Aim of the exercise> For the material below, output exactly the span from the line with "(fp_line (start 3.1 14.8)" to the line with "(fp_line (start -2.1 -4.75)", including both, and nothing besides.
☆ ☆ ☆ ☆ ☆
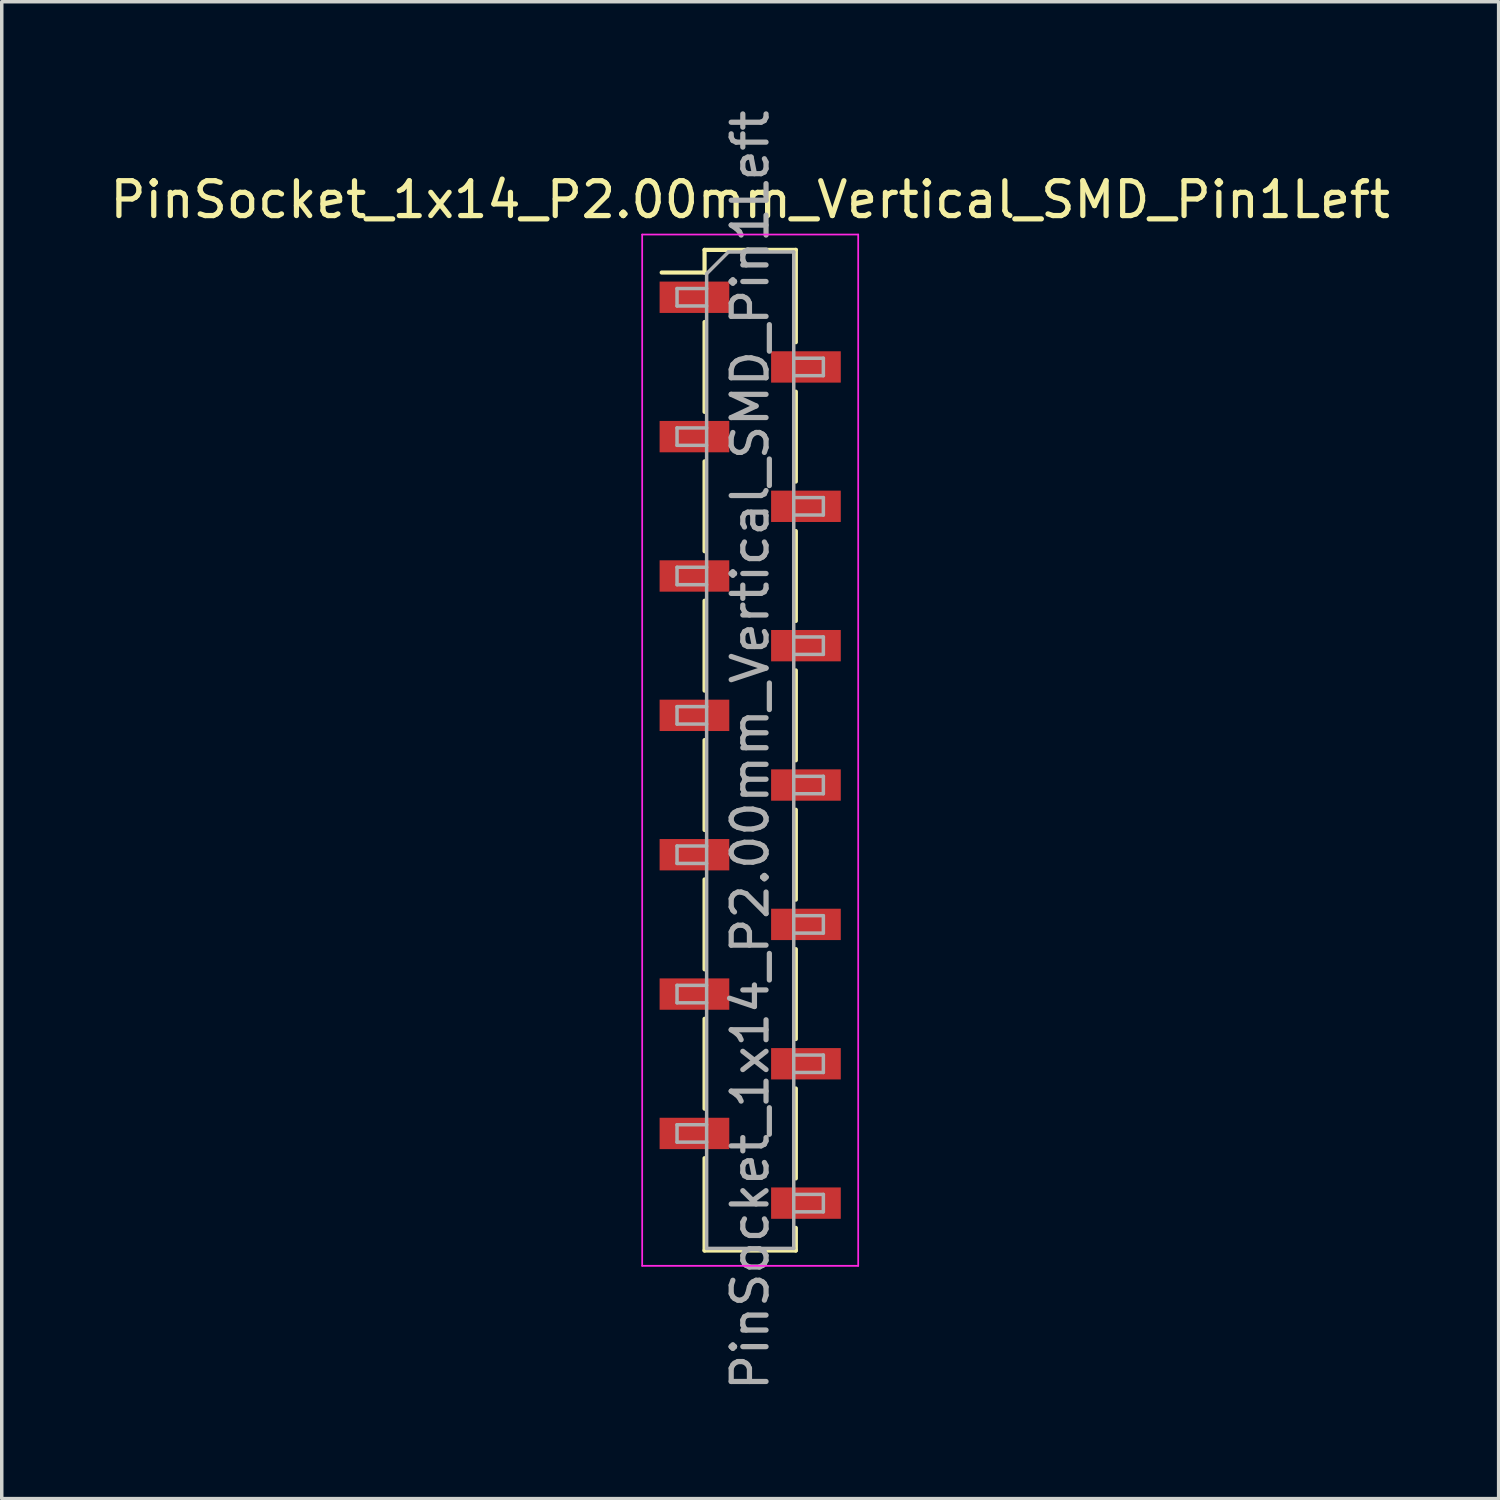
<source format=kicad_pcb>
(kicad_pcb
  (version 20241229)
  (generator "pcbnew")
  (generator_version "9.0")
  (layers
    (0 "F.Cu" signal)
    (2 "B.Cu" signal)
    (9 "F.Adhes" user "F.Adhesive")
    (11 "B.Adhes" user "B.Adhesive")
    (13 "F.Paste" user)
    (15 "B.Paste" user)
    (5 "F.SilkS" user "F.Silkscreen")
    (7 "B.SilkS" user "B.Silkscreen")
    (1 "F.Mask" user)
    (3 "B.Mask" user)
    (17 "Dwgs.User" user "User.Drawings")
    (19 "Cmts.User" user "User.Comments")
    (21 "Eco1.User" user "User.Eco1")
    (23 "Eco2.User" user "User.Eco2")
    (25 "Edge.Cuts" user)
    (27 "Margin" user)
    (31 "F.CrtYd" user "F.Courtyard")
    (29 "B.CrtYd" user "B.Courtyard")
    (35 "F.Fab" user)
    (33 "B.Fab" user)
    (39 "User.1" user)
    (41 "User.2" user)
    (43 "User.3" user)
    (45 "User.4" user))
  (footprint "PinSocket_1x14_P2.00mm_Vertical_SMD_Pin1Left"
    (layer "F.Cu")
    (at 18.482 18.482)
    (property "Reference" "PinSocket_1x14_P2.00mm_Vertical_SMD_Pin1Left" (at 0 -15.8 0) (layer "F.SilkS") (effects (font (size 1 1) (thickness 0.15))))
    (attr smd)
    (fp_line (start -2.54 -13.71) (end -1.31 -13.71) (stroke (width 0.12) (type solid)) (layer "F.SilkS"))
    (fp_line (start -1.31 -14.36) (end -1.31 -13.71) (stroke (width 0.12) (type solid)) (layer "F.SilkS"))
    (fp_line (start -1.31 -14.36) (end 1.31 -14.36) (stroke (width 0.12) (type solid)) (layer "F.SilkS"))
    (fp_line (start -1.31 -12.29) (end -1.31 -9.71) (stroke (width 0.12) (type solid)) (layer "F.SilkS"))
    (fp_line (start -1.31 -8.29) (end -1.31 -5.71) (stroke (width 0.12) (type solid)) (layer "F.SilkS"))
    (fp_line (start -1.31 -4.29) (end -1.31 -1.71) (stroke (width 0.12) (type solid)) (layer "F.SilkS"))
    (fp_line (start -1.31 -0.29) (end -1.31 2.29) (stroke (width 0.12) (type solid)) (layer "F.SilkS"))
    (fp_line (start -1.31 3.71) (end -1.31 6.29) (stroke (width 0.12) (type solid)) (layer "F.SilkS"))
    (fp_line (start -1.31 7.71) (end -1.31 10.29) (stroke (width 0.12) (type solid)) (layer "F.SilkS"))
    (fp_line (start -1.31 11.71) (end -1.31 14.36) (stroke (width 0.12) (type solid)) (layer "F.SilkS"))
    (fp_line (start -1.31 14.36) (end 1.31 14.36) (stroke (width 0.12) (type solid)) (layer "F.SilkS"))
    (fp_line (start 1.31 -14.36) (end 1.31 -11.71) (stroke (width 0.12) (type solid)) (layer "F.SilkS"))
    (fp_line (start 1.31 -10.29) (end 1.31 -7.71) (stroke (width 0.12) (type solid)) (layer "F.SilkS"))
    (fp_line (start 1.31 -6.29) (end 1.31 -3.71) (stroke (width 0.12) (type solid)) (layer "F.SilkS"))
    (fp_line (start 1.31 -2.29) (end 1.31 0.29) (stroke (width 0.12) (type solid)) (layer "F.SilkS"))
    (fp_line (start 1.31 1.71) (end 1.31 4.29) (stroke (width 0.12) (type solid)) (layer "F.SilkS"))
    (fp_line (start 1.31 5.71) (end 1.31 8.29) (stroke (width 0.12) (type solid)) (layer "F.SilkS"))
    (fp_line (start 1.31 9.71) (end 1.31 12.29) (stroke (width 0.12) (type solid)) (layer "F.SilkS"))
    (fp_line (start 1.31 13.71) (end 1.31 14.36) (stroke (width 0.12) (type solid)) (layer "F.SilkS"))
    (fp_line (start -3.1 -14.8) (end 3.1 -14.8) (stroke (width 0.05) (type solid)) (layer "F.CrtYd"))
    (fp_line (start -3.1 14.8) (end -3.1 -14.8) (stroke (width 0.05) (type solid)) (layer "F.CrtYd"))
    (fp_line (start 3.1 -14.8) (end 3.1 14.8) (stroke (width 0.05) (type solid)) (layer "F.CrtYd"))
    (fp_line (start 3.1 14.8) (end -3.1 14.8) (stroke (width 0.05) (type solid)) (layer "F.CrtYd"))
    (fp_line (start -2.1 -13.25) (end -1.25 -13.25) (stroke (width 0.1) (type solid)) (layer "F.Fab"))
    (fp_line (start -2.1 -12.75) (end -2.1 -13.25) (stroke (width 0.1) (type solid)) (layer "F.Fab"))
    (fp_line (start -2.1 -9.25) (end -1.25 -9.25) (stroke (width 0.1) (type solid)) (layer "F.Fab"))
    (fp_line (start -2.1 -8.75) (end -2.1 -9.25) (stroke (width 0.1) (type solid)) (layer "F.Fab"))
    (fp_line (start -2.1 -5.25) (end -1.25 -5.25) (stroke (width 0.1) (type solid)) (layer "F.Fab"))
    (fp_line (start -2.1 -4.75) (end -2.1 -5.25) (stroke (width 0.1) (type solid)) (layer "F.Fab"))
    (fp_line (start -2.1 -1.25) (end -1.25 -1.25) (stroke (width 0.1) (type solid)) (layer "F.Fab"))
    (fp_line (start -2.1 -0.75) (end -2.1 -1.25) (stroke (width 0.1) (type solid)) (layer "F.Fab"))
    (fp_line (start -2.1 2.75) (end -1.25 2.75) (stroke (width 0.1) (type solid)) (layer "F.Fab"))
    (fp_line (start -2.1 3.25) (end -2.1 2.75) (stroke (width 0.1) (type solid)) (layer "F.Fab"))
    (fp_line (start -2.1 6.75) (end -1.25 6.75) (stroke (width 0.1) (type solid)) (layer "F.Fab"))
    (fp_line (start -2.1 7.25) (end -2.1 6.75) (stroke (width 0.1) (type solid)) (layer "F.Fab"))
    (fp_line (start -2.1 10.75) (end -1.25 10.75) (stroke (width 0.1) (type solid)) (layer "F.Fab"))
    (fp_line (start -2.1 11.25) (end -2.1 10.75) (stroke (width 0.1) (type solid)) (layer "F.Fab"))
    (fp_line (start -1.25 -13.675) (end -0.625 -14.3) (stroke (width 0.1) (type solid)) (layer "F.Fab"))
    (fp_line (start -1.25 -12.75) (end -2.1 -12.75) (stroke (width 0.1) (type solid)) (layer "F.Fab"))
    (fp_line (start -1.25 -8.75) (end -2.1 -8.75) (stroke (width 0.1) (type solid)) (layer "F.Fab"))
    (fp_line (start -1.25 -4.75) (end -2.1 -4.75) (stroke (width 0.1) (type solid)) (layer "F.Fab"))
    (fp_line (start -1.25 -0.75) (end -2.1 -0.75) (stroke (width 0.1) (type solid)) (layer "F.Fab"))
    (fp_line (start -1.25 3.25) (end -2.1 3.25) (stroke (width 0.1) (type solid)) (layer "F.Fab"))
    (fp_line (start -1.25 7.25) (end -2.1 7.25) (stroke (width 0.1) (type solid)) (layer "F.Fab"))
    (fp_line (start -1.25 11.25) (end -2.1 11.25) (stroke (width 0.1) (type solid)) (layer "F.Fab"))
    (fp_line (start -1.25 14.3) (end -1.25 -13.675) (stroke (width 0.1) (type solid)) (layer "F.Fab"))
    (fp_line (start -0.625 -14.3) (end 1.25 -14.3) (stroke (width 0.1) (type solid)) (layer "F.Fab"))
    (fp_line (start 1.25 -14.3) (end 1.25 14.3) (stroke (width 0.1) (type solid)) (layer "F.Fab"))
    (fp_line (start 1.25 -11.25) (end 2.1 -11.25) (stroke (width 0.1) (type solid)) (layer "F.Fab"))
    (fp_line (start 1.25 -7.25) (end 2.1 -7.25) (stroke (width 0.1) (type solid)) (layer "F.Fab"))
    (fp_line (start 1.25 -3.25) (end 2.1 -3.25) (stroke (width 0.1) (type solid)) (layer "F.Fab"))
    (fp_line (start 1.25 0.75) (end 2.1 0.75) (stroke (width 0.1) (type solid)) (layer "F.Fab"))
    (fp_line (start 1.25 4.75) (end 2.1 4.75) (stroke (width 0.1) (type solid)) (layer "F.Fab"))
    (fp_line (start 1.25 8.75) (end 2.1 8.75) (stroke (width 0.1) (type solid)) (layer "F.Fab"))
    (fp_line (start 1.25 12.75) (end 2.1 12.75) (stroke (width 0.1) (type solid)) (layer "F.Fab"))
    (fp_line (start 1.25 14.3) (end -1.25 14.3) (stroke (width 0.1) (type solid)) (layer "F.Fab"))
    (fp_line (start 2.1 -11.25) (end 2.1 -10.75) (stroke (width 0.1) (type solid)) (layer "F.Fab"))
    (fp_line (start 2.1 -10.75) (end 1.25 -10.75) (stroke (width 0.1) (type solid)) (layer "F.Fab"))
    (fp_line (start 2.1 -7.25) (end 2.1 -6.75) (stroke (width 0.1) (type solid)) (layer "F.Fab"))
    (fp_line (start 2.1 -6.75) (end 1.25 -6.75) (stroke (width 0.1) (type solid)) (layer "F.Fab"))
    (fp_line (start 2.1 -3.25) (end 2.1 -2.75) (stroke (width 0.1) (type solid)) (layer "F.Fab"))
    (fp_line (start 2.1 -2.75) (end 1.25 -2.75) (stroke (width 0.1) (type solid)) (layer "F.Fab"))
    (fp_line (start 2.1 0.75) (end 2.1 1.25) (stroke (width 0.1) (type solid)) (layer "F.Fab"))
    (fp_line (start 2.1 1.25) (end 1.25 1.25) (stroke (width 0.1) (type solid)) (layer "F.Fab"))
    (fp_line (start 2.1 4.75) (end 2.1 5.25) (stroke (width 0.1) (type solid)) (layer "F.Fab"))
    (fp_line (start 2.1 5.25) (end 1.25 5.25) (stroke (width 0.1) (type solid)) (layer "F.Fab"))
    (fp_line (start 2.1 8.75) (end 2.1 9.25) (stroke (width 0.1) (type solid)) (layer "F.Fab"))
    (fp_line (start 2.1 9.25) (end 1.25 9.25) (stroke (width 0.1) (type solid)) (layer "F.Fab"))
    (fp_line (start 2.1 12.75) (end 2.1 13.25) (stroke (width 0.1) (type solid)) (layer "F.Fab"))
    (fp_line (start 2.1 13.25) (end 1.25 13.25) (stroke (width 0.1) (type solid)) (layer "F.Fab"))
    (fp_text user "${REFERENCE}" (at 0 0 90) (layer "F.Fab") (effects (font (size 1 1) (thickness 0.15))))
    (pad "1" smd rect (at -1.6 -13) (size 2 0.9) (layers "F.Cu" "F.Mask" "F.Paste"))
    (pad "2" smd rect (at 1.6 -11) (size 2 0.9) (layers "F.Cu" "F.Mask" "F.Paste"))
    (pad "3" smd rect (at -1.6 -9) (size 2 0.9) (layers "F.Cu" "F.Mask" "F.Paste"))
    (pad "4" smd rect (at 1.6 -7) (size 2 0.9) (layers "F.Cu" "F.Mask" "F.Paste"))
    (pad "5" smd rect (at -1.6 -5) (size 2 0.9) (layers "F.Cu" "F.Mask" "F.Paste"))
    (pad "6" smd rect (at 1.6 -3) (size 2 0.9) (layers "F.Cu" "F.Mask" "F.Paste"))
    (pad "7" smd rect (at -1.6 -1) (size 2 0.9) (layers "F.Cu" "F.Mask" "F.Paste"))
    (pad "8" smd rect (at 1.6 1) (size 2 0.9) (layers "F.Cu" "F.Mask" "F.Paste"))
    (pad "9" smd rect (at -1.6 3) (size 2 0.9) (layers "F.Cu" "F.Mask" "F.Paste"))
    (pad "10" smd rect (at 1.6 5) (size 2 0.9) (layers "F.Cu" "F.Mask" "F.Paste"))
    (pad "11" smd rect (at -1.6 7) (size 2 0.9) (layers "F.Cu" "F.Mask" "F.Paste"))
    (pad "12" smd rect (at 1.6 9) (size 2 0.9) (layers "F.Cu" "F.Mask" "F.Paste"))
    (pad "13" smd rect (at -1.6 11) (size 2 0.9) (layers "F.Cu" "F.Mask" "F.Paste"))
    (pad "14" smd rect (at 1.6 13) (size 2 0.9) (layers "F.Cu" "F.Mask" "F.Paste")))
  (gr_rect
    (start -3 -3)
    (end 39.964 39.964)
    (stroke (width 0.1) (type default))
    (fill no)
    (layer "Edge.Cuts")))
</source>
☆ ☆ ☆ ☆ ☆
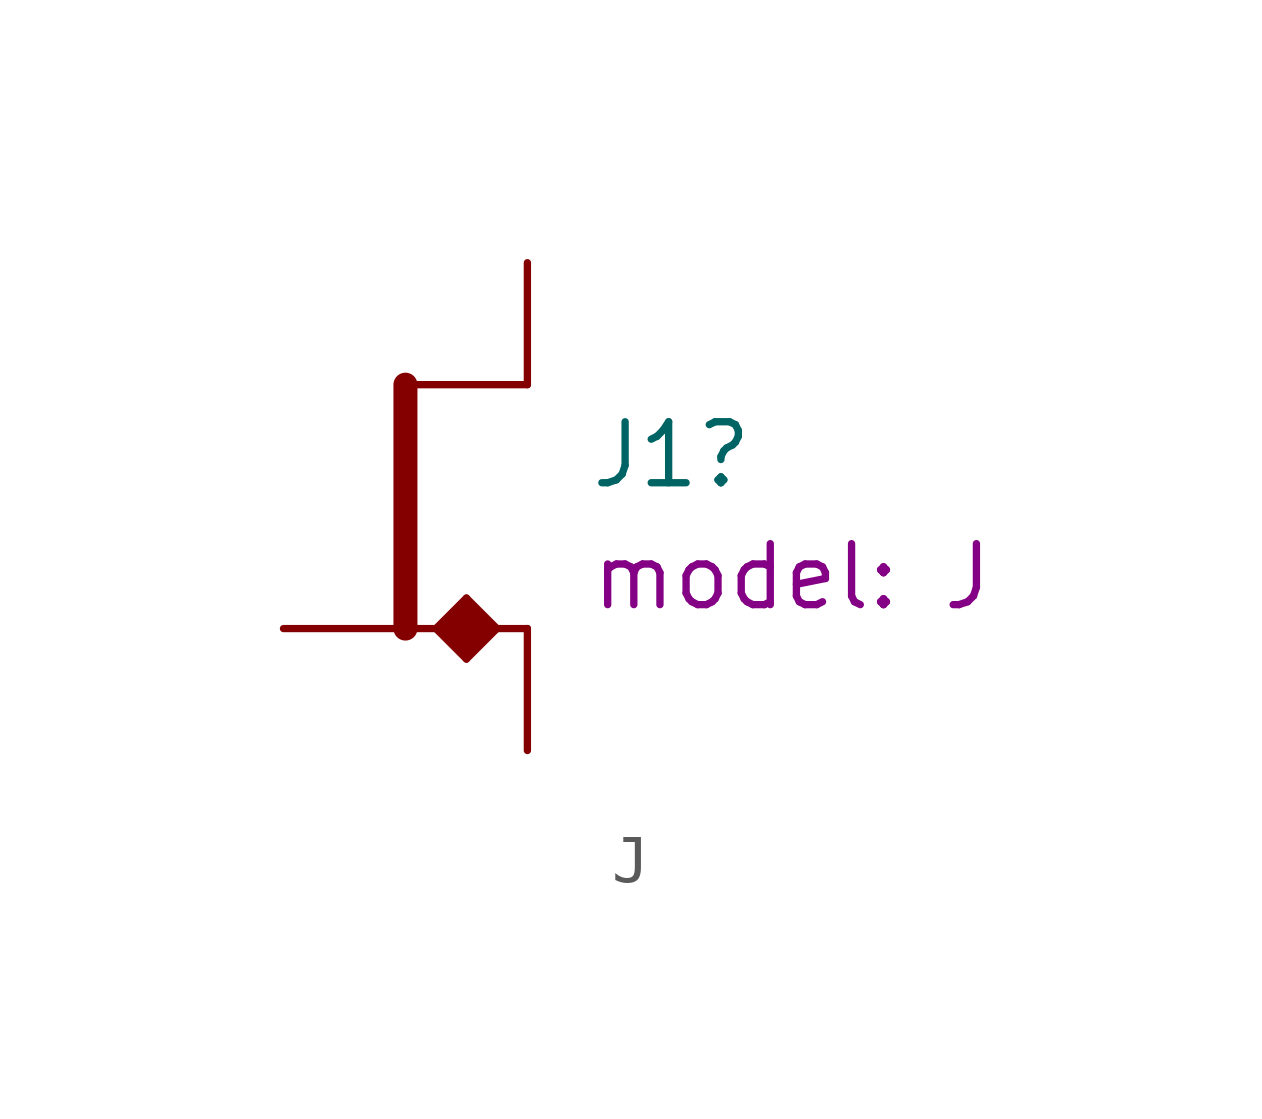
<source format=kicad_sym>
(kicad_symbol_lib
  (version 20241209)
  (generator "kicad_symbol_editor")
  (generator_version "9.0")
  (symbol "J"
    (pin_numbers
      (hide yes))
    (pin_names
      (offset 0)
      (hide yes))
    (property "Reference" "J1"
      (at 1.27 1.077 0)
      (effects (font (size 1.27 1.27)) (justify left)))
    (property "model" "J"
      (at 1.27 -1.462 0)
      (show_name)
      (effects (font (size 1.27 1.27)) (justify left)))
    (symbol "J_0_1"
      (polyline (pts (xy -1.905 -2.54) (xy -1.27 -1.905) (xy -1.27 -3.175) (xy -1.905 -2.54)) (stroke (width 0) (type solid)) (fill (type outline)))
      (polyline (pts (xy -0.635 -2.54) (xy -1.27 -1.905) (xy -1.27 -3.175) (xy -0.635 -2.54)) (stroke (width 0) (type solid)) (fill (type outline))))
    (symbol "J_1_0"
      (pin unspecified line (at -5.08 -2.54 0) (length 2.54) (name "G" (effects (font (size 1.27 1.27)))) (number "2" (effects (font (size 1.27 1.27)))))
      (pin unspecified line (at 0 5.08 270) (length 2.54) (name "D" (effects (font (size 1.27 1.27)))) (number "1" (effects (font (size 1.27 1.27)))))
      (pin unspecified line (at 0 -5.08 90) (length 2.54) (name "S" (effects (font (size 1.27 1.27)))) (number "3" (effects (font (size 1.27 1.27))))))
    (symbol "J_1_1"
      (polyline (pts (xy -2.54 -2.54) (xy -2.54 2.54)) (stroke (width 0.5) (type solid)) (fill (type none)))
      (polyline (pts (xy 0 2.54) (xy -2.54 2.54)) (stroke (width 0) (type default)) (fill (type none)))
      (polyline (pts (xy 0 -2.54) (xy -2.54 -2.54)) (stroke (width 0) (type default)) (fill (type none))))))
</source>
☆ ☆ ☆ ☆ ☆
Exercise answer>
    (fp_line (start 3.1 14.8) (end -3.1 14.8) (stroke (width 0.05) (type solid)) (layer "F.CrtYd"))
    (fp_line (start -2.1 -13.25) (end -1.25 -13.25) (stroke (width 0.1) (type solid)) (layer "F.Fab"))
    (fp_line (start -2.1 -12.75) (end -2.1 -13.25) (stroke (width 0.1) (type solid)) (layer "F.Fab"))
    (fp_line (start -2.1 -9.25) (end -1.25 -9.25) (stroke (width 0.1) (type solid)) (layer "F.Fab"))
    (fp_line (start -2.1 -8.75) (end -2.1 -9.25) (stroke (width 0.1) (type solid)) (layer "F.Fab"))
    (fp_line (start -2.1 -5.25) (end -1.25 -5.25) (stroke (width 0.1) (type solid)) (layer "F.Fab"))
    (fp_line (start -2.1 -4.75) (end -2.1 -5.25) (stroke (width 0.1) (type solid)) (layer "F.Fab"))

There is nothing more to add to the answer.